MAS to spend RM320m on ERP solution

NATIONAL carrier Malaysia Airlines (MAS) (3786) plans to invest RM320 million over three years in a computer-based solution to streamline operations and maximise business efficiency.

The enterprise resource planning (ERP) solution will replace existing systems and integrate MAS' finance, human resource, and engineering and maintenance operations in two phases from this year to 2012.

"The total benefit expected from the project is estimated at over RM120 million per year, once fully implemented in 2012," MAS managing director and chief executive officer Tengku Datuk Azmil Zahruddin told reporters at a briefing in Subang Jaya, Selangor, yesterday.

MAS picked HCL Axon and SAP as its partners for the project.
The system will centralise all the airline's data and allow it to obtain real-time information.

This will boost cost efficiency, improve decision-making and employee productivity, and optimise cash management, Tengku Azmil said.

"This is part of our overall business transformation process," he remarked.

MAS normally invests between 1 per cent and 2 per cent of its annual revenue in information technology, he added.

On another matter, Tengku Azmil said the airline was still in discussion with Airbus SAS over the repeated delays in the delivery of six superjumbo A380s.

Tengku Azmil, who had previously indicated that MAS might consider cancelling its order, said he "may" reach a decision on that before the end of the year.

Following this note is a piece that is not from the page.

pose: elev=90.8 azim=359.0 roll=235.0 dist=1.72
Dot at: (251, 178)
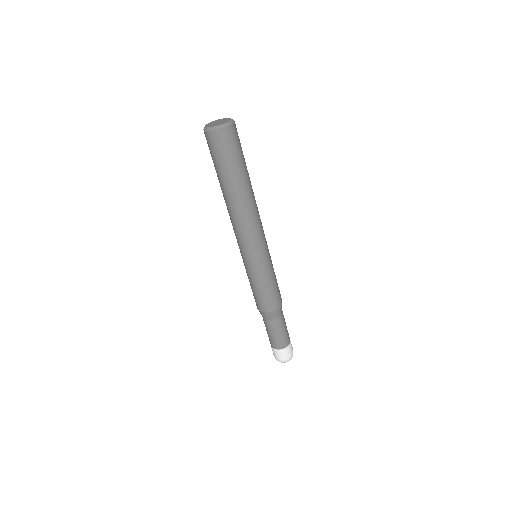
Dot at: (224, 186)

"That's still under discussion, so anything I say now will be purely speculative," he said when pressed for updates on the matter.

MAS made a net profit of RM310 million in the first quarter of this year, due mainly to a RM329 million payment from Airbus as compensation for the late delivery of the six A380s.

Tengku Azmil declined to comment on the airline's second quarter results, saying only that, historically, the second quarter is "tougher" than the first.

It will report its second quarter results next month.